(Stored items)
____________________
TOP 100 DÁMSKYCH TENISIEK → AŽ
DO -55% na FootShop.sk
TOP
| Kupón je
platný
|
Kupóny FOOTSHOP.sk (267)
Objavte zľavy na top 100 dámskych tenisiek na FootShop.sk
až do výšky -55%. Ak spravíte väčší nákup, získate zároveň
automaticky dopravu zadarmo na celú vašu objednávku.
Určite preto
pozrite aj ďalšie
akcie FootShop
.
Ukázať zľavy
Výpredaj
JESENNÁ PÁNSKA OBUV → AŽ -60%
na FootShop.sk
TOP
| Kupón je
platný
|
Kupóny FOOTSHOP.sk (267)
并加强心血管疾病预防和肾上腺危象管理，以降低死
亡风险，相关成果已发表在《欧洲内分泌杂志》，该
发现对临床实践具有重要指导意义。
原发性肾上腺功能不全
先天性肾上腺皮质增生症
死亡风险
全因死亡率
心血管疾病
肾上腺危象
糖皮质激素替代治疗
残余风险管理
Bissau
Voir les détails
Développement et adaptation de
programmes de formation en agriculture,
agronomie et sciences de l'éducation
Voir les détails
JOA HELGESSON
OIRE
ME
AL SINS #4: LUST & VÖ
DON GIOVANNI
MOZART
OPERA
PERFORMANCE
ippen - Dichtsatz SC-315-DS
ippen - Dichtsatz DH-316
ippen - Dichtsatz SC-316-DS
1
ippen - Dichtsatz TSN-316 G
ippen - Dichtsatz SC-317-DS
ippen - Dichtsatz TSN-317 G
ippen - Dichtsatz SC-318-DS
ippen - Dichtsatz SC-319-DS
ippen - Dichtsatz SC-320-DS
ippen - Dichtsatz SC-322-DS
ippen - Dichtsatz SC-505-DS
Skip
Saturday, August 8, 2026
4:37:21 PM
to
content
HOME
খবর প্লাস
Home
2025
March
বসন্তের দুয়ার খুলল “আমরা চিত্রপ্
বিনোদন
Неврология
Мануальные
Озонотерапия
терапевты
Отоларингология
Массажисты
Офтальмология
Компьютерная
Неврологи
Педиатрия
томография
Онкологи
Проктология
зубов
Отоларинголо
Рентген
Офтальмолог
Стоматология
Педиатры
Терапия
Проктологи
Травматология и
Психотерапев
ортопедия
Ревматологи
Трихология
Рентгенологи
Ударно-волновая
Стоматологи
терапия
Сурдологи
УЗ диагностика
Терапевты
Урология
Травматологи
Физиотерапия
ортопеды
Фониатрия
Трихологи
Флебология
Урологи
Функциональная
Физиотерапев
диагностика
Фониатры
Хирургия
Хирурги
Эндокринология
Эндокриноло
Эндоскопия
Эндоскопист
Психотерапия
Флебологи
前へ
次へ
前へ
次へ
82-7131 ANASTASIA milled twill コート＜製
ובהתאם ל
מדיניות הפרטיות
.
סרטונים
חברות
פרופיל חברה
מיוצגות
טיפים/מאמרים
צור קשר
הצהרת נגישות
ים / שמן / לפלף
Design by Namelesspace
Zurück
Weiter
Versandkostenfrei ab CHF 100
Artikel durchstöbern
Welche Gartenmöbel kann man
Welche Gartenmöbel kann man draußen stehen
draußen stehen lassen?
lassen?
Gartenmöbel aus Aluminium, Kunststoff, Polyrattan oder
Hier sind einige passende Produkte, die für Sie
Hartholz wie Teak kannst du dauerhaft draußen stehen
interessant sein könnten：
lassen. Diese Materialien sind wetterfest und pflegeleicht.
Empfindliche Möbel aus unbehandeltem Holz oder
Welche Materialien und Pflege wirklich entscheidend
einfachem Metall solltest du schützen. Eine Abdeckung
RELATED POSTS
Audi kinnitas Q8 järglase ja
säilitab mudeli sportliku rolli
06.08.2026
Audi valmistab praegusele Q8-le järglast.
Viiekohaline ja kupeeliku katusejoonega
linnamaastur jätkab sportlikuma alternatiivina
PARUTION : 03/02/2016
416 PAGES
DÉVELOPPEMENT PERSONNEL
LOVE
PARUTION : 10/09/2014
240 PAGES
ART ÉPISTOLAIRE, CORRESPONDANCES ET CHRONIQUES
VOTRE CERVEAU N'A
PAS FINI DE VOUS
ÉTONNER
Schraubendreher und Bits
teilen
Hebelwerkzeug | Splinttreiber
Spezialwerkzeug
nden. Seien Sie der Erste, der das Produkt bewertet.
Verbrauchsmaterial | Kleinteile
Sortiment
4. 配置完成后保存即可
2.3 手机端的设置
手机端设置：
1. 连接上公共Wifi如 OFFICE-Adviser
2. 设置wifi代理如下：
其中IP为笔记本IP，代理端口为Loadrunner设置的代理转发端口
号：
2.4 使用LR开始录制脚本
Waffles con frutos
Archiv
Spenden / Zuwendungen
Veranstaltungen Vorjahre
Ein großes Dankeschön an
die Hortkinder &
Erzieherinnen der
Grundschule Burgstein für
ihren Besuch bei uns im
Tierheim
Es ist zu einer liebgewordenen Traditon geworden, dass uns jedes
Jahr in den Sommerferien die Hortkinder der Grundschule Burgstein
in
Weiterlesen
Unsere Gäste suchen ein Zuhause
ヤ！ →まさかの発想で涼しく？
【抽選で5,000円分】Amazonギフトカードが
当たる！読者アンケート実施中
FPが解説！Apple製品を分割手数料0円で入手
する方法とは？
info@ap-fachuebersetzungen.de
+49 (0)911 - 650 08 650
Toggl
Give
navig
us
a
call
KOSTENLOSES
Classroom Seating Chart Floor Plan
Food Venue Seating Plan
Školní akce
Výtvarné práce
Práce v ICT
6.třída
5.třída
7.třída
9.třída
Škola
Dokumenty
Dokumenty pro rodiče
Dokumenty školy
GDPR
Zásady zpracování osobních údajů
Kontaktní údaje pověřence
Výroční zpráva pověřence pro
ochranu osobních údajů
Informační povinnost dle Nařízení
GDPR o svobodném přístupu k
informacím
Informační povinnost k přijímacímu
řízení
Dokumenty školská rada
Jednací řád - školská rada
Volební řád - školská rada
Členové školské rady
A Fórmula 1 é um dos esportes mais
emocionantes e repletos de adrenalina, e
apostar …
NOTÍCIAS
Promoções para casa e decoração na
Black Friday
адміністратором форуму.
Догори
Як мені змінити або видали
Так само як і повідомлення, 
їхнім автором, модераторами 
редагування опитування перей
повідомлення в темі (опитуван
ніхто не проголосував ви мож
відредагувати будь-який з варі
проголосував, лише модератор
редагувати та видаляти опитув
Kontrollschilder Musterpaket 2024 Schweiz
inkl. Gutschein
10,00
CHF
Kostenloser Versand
____________________
## Work to complete
Once you have read the records above, set every one of them down again exactly.

## Answer area
TOP 100 DÁMSKYCH TENISIEK → AŽ
DO -55% na FootShop.sk
TOP
| Kupón je
platný
|
Kupóny FOOTSHOP.sk (267)
Objavte zľavy na top 100 dámskych tenisiek na FootShop.sk
až do výšky -55%. Ak spravíte väčší nákup, získate zároveň
automaticky dopravu zadarmo na celú vašu objednávku.
Určite preto
pozrite aj ďalšie
akcie FootShop
.
Ukázať zľavy
Výpredaj
JESENNÁ PÁNSKA OBUV → AŽ -60%
na FootShop.sk
TOP
| Kupón je
platný
|
Kupóny FOOTSHOP.sk (267)
并加强心血管疾病预防和肾上腺危象管理，以降低死
亡风险，相关成果已发表在《欧洲内分泌杂志》，该
发现对临床实践具有重要指导意义。
原发性肾上腺功能不全
先天性肾上腺皮质增生症
死亡风险
全因死亡率
心血管疾病
肾上腺危象
糖皮质激素替代治疗
残余风险管理
Bissau
Voir les détails
Développement et adaptation de
programmes de formation en agriculture,
agronomie et sciences de l'éducation
Voir les détails
JOA HELGESSON
OIRE
ME
AL SINS #4: LUST & VÖ
DON GIOVANNI
MOZART
OPERA
PERFORMANCE
ippen - Dichtsatz SC-315-DS
ippen - Dichtsatz DH-316
ippen - Dichtsatz SC-316-DS
1
ippen - Dichtsatz TSN-316 G
ippen - Dichtsatz SC-317-DS
ippen - Dichtsatz TSN-317 G
ippen - Dichtsatz SC-318-DS
ippen - Dichtsatz SC-319-DS
ippen - Dichtsatz SC-320-DS
ippen - Dichtsatz SC-322-DS
ippen - Dichtsatz SC-505-DS
Skip
Saturday, August 8, 2026
4:37:21 PM
to
content
HOME
খবর প্লাস
Home
2025
March
বসন্তের দুয়ার খুলল “আমরা চিত্রপ্
বিনোদন
Неврология
Мануальные
Озонотерапия
терапевты
Отоларингология
Массажисты
Офтальмология
Компьютерная
Неврологи
Педиатрия
томография
Онкологи
Проктология
зубов
Отоларинголо
Рентген
Офтальмолог
Стоматология
Педиатры
Терапия
Проктологи
Травматология и
Психотерапев
ортопедия
Ревматологи
Трихология
Рентгенологи
Ударно-волновая
Стоматологи
терапия
Сурдологи
УЗ диагностика
Терапевты
Урология
Травматологи
Физиотерапия
ортопеды
Фониатрия
Трихологи
Флебология
Урологи
Функциональная
Физиотерапев
диагностика
Фониатры
Хирургия
Хирурги
Эндокринология
Эндокриноло
Эндоскопия
Эндоскопист
Психотерапия
Флебологи
前へ
次へ
前へ
次へ
82-7131 ANASTASIA milled twill コート＜製
ובהתאם ל
מדיניות הפרטיות
.
סרטונים
חברות
פרופיל חברה
מיוצגות
טיפים/מאמרים
צור קשר
הצהרת נגישות
ים / שמן / לפלף
Design by Namelesspace
Zurück
Weiter
Versandkostenfrei ab CHF 100
Artikel durchstöbern
Welche Gartenmöbel kann man
Welche Gartenmöbel kann man draußen stehen
draußen stehen lassen?
lassen?
Gartenmöbel aus Aluminium, Kunststoff, Polyrattan oder
Hier sind einige passende Produkte, die für Sie
Hartholz wie Teak kannst du dauerhaft draußen stehen
interessant sein könnten：
lassen. Diese Materialien sind wetterfest und pflegeleicht.
Empfindliche Möbel aus unbehandeltem Holz oder
Welche Materialien und Pflege wirklich entscheidend
einfachem Metall solltest du schützen. Eine Abdeckung
RELATED POSTS
Audi kinnitas Q8 järglase ja
säilitab mudeli sportliku rolli
06.08.2026
Audi valmistab praegusele Q8-le järglast.
Viiekohaline ja kupeeliku katusejoonega
linnamaastur jätkab sportlikuma alternatiivina
PARUTION : 03/02/2016
416 PAGES
DÉVELOPPEMENT PERSONNEL
LOVE
PARUTION : 10/09/2014
240 PAGES
ART ÉPISTOLAIRE, CORRESPONDANCES ET CHRONIQUES
VOTRE CERVEAU N'A
PAS FINI DE VOUS
ÉTONNER
Schraubendreher und Bits
teilen
Hebelwerkzeug | Splinttreiber
Spezialwerkzeug
nden. Seien Sie der Erste, der das Produkt bewertet.
Verbrauchsmaterial | Kleinteile
Sortiment
4. 配置完成后保存即可
2.3 手机端的设置
手机端设置：
1. 连接上公共Wifi如 OFFICE-Adviser
2. 设置wifi代理如下：
其中IP为笔记本IP，代理端口为Loadrunner设置的代理转发端口
号：
2.4 使用LR开始录制脚本
Waffles con frutos
Archiv
Spenden / Zuwendungen
Veranstaltungen Vorjahre
Ein großes Dankeschön an
die Hortkinder &
Erzieherinnen der
Grundschule Burgstein für
ihren Besuch bei uns im
Tierheim
Es ist zu einer liebgewordenen Traditon geworden, dass uns jedes
Jahr in den Sommerferien die Hortkinder der Grundschule Burgstein
in
Weiterlesen
Unsere Gäste suchen ein Zuhause
ヤ！ →まさかの発想で涼しく？
【抽選で5,000円分】Amazonギフトカードが
当たる！読者アンケート実施中
FPが解説！Apple製品を分割手数料0円で入手
する方法とは？
info@ap-fachuebersetzungen.de
+49 (0)911 - 650 08 650
Toggl
Give
navig
us
a
call
KOSTENLOSES
Classroom Seating Chart Floor Plan
Food Venue Seating Plan
Školní akce
Výtvarné práce
Práce v ICT
6.třída
5.třída
7.třída
9.třída
Škola
Dokumenty
Dokumenty pro rodiče
Dokumenty školy
GDPR
Zásady zpracování osobních údajů
Kontaktní údaje pověřence
Výroční zpráva pověřence pro
ochranu osobních údajů
Informační povinnost dle Nařízení
GDPR o svobodném přístupu k
informacím
Informační povinnost k přijímacímu
řízení
Dokumenty školská rada
Jednací řád - školská rada
Volební řád - školská rada
Členové školské rady
A Fórmula 1 é um dos esportes mais
emocionantes e repletos de adrenalina, e
apostar …
NOTÍCIAS
Promoções para casa e decoração na
Black Friday
адміністратором форуму.
Догори
Як мені змінити або видали
Так само як і повідомлення, 
їхнім автором, модераторами 
редагування опитування перей
повідомлення в темі (опитуван
ніхто не проголосував ви мож
відредагувати будь-який з варі
проголосував, лише модератор
редагувати та видаляти опитув
Kontrollschilder Musterpaket 2024 Schweiz
inkl. Gutschein
10,00
CHF
Kostenloser Versand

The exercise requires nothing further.